Task requirements: Would you copy out only the lines from the one with "middle tip: (897, 993)" to the end of the records, exactly as they stand?

Input material:
━━━━━━

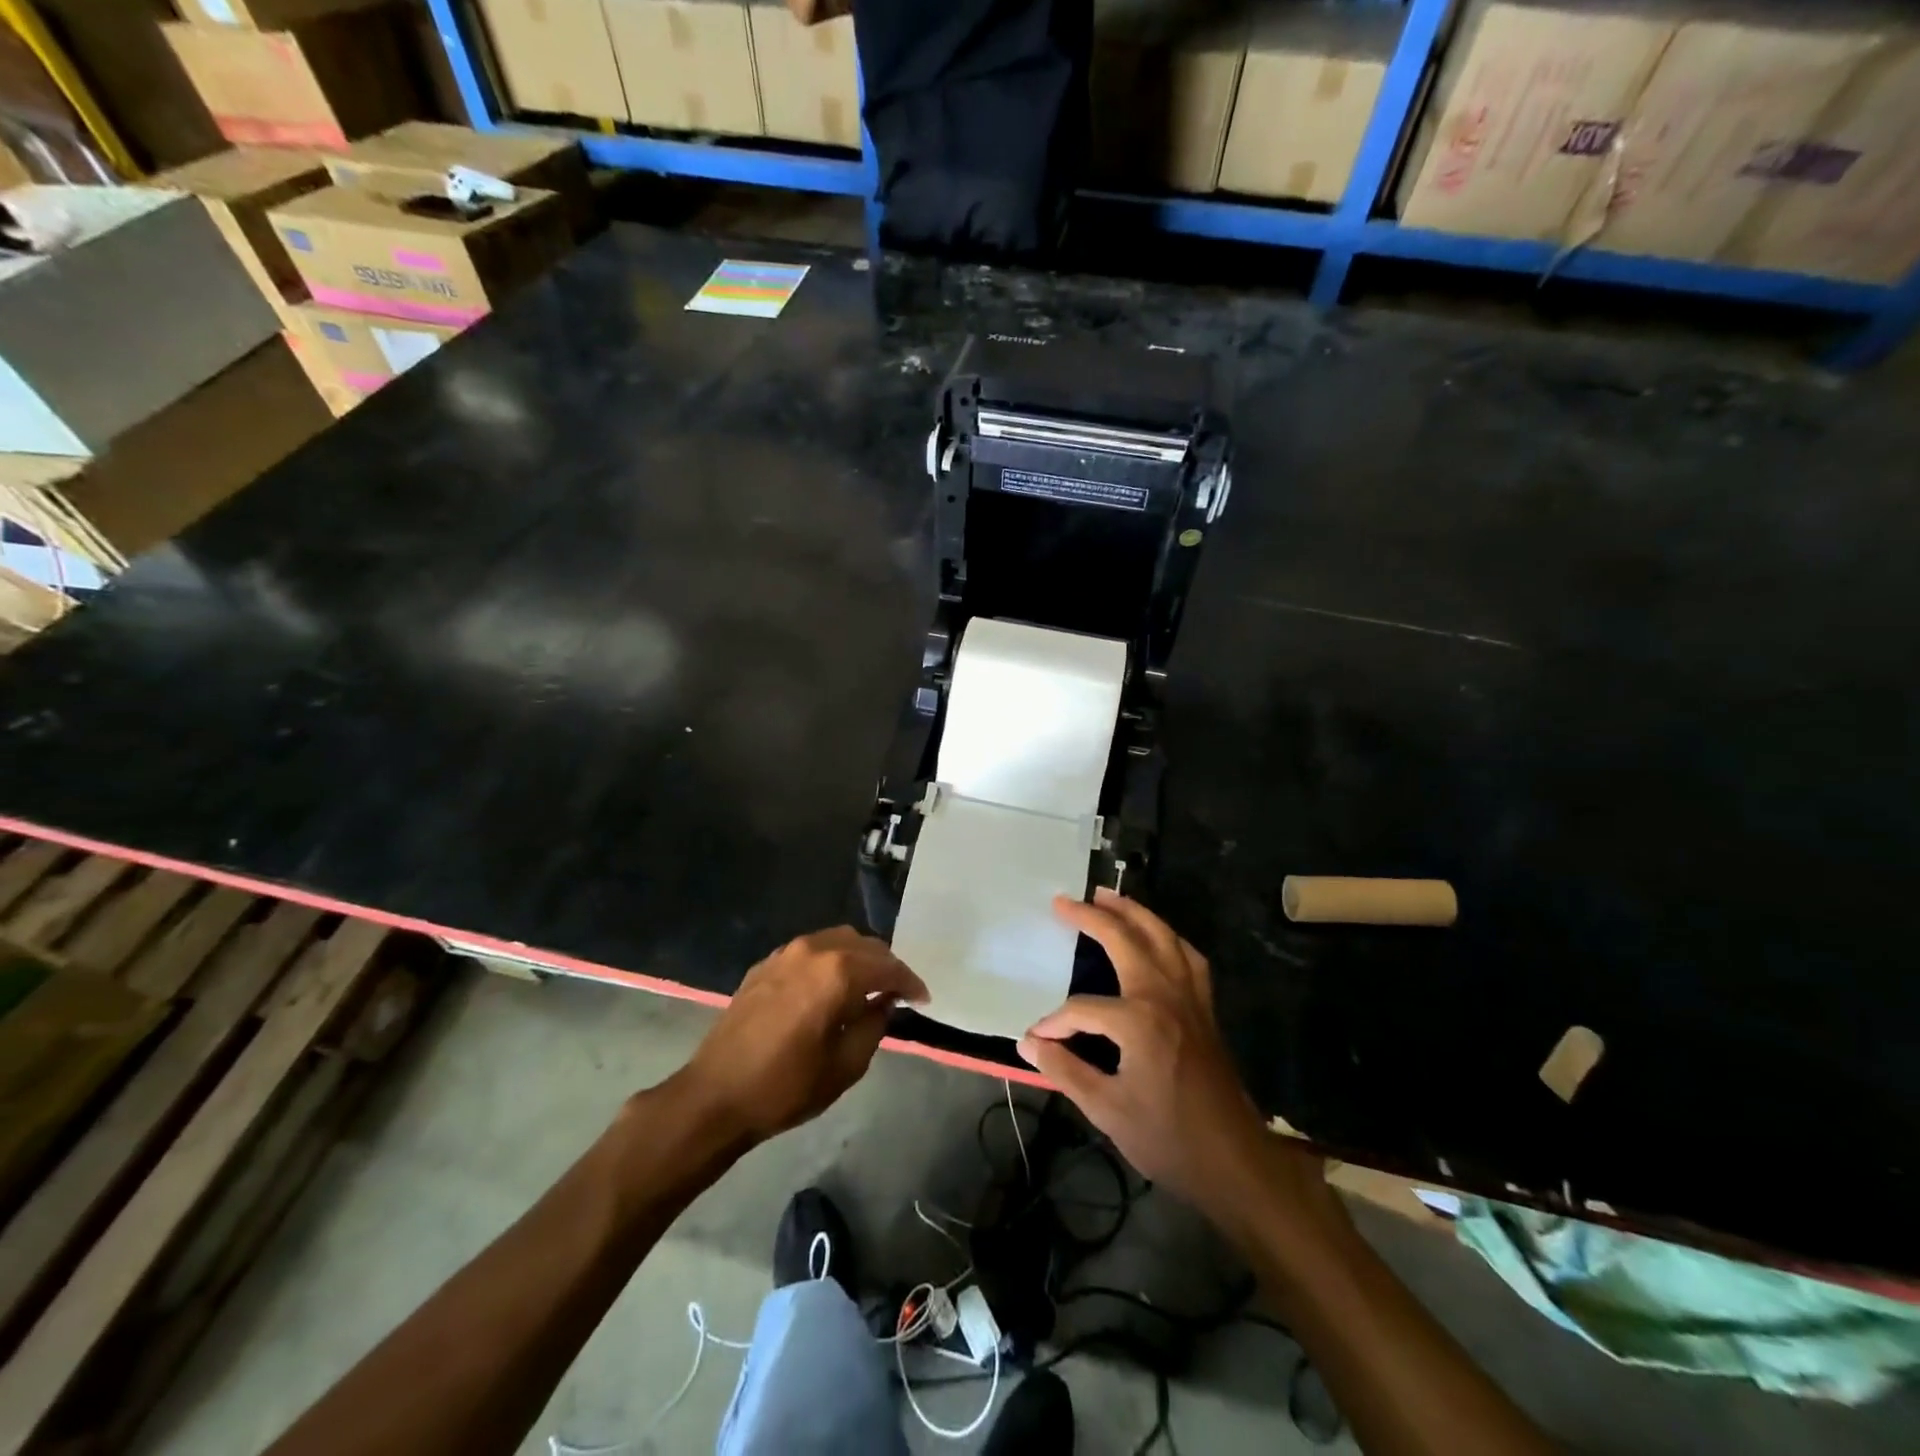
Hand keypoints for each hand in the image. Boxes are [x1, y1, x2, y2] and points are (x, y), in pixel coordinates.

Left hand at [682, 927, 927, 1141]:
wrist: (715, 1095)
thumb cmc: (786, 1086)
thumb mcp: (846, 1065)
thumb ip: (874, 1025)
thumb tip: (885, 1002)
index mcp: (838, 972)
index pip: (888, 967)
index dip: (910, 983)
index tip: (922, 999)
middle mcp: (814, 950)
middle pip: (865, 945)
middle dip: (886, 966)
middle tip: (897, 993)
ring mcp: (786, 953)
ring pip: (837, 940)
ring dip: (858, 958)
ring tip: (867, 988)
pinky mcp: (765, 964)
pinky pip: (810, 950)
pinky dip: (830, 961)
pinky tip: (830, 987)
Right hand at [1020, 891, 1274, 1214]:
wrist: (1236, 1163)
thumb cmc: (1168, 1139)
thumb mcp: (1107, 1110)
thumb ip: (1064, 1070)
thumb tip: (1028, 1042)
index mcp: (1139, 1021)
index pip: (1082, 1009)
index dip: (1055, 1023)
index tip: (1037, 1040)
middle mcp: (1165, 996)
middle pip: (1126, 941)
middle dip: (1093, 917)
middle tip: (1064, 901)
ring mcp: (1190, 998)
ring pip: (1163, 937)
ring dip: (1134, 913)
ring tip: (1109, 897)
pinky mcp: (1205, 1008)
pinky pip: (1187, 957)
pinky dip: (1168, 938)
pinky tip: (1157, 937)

━━━━━━

Result below:
middle tip: (897, 993)
ring mcp: (786, 953)
ring pip: (837, 940)
ring dip: (858, 958)
ring tip: (867, 988)
pinky mcp: (765, 964)
pinky pip: (810, 950)
pinky dip: (830, 961)
pinky tip: (830, 987)
Right hand at [1020, 891, 1274, 1214]:
wrist: (1236, 1163)
thumb cmc: (1168, 1139)
thumb mcp: (1107, 1110)
thumb ip: (1064, 1070)
thumb tip: (1028, 1042)
index mcp: (1139, 1021)
index pip: (1082, 1009)
index dip: (1055, 1023)
index tip: (1037, 1040)
middle mcp: (1165, 996)
middle pip: (1126, 941)
middle dip: (1093, 917)
middle tip: (1064, 901)
ring mcp: (1190, 998)
ring pip: (1163, 937)
ring dip: (1134, 913)
ring tip: (1109, 897)
pinky mcp: (1205, 1008)
pinky pip: (1187, 957)
pinky dip: (1168, 938)
pinky tip: (1157, 937)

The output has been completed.